ADHD symptoms changed positively over time (Table 1). The ANCOVA model showed no significant difference between the two groups for both scores (ADHD-RS-IV and SDQ-DAN) when we adjusted for baseline values and group (Additional file 2). The repeated measures GLM procedure illustrates the effect over time and between groups: results showed that ADHD symptoms changed significantly over time (p = 0.020) and no significant change appeared in the SDQ scores (p = 0.166). Over time and between groups, results were insignificant for both outcomes (Table 2). Also, wide confidence intervals for the ADHD-RS-IV and SDQ-DAN scores indicated no significant differences between groups over time (Additional files 3, 4). No adverse events were reported by the participants.

Table 1 ADHD symptoms and functionality (SDQ-DAN) over time
Table 2 Repeated measures GLM procedure of the effect over time and between groups (p values)

We conducted a post hoc trial sequential analysis (TSA) on the primary outcome ADHD symptoms at 8 weeks [18,19,20,21,22,23] (Additional file 5). The required information size was 130 participants. The cumulated Z-curve (blue curve) did not cross the trial sequential monitoring boundaries for benefits or harms (red inner sloping lines) or the trial sequential monitoring boundaries for futility (red outward sloping lines), implying that there was a risk of random errors. In accordance, the trial sequential analysis-adjusted confidence interval is − 19.3 to 23.7.

Discussion

No significant improvements on ADHD symptoms or functionality were seen over time in the TEAMS intervention compared with the standard treatment. There was substantial dropout in the standard treatment group, with 19 out of 26 participants (73%) withdrawing during the intervention period. This was mainly because parents in the standard treatment group wanted their children to initiate pharmacological treatment.
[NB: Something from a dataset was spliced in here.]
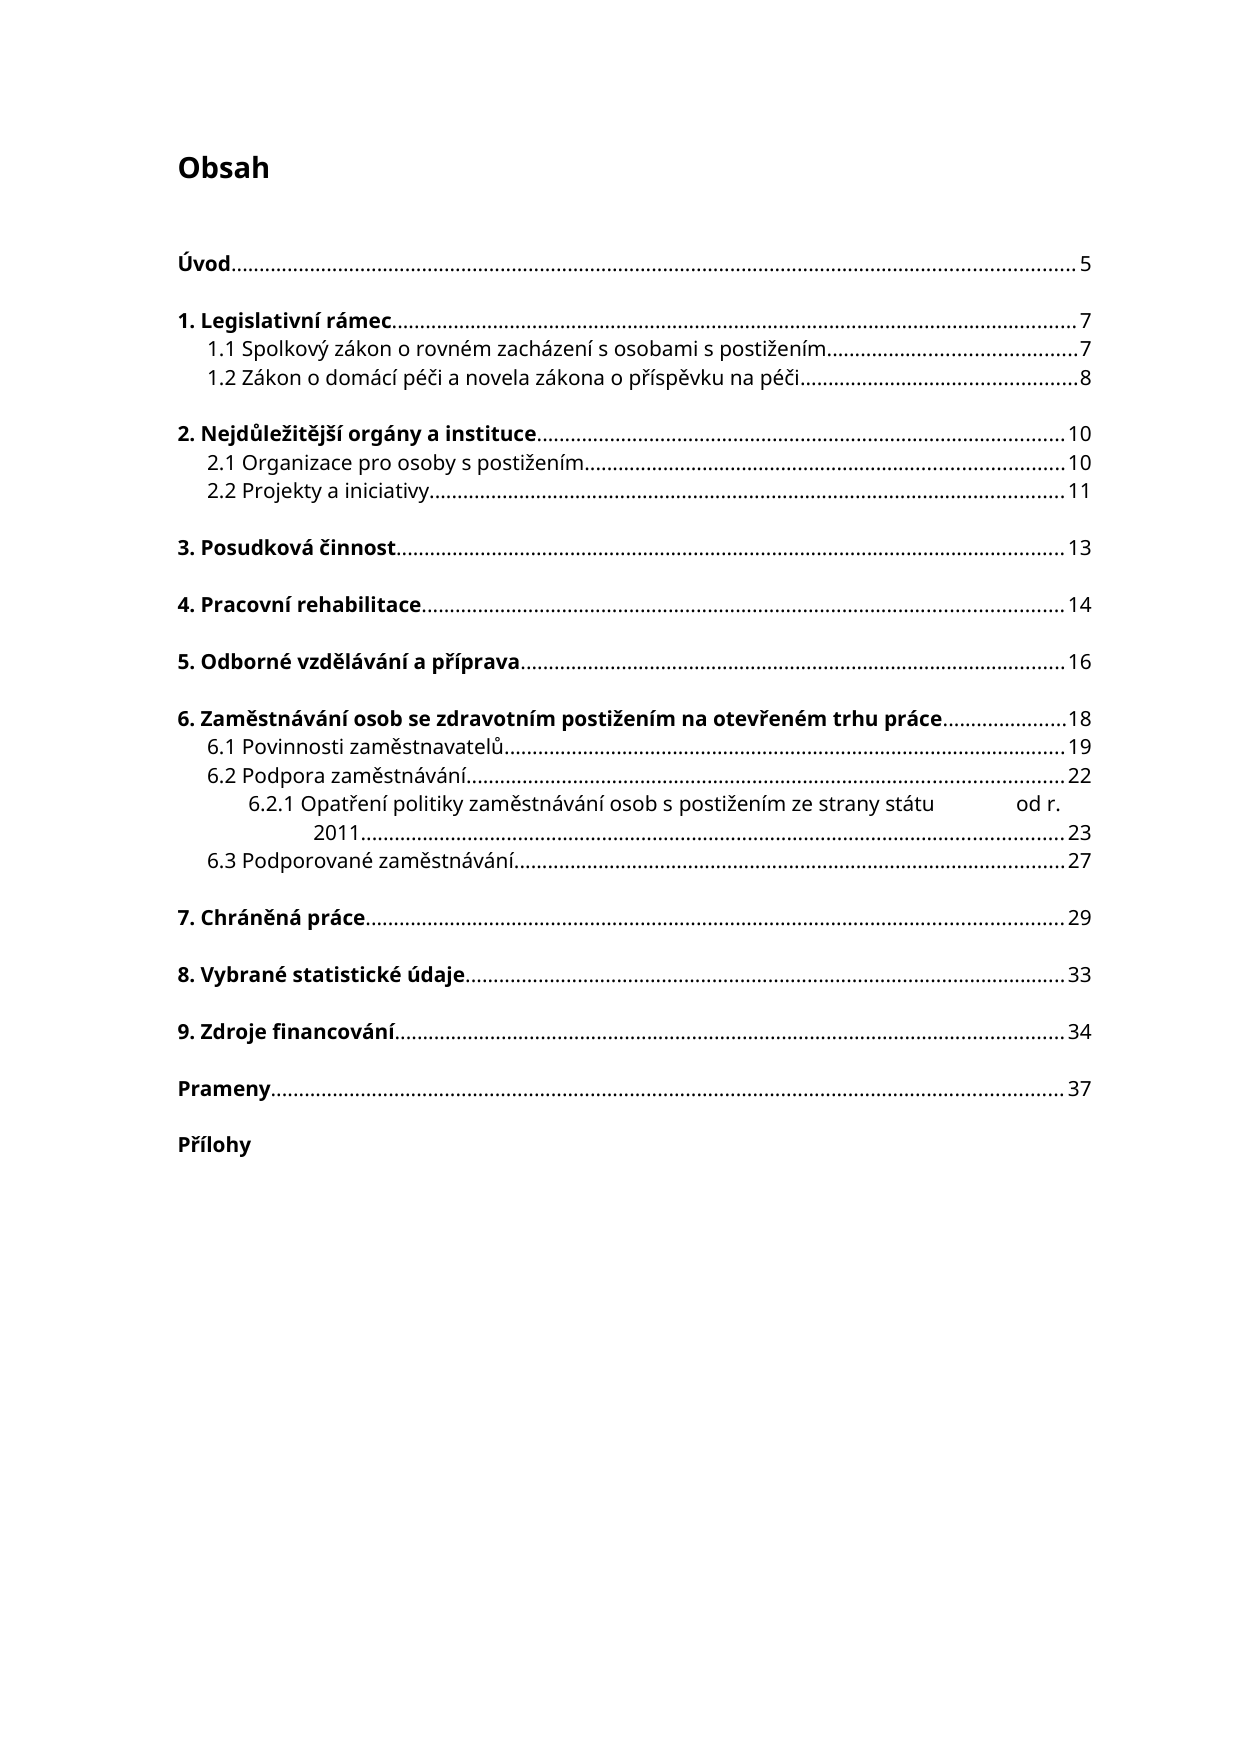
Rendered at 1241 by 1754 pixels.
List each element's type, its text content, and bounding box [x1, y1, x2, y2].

text Obsah [177, 148, 1092, 187]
The parents in the TEAMS group seldom raised this request.

The Danish health authorities recommend non-pharmacological treatments for preschool children with ADHD [17]. We chose to exclude medicated children in the trial to accurately measure the effects of a non-pharmacological intervention only. Many parents held that medication would make for a smoother transition from kindergarten to primary school, and dampen future academic, social, familial, or personal conflicts. However, methylphenidate and other stimulant medication may only have little, if any, clinically important effects on ADHD symptoms [7]. Like other stimulants, methylphenidate is also connected with a number of adverse events [8].

This trial has some strengths. We published a protocol beforehand, the outcome assessors were blinded to treatment allocations at baseline assessment, and we only used two outcome measures, which may have protected for multiplicity issues due to random errors [24, 25]. Publication bias is a prominent problem in intervention research [26, 27], and it is important that null findings like these are reported in a transparent fashion. The families and their networks were also offered a high level of psychoeducation during treatment, which is considered a good treatment strategy for ADHD in Denmark [17]. Large-scale randomised clinical trials are needed to determine the true clinical utility of TEAMS training.

Limitations

The required sample size of 90 participants was not reached, because there were too few referrals in the target age group during the time of enrolment. Thus, the trial is underpowered to detect a true difference (i.e. at risk of type II errors). We also experienced dropouts during the initial baseline assessment on sociodemographic factors. The large and uneven attrition rates likely confounded the results as well [28]. We planned to conduct intention-to-treat analyses and multiple imputation for missing follow-up data (> 5%), but decided not to due to the substantial dropout rates. There is no easy fix to attrition rates greater than 20%, and it is unlikely that adjustment strategies would have been able to save the data [28, 29].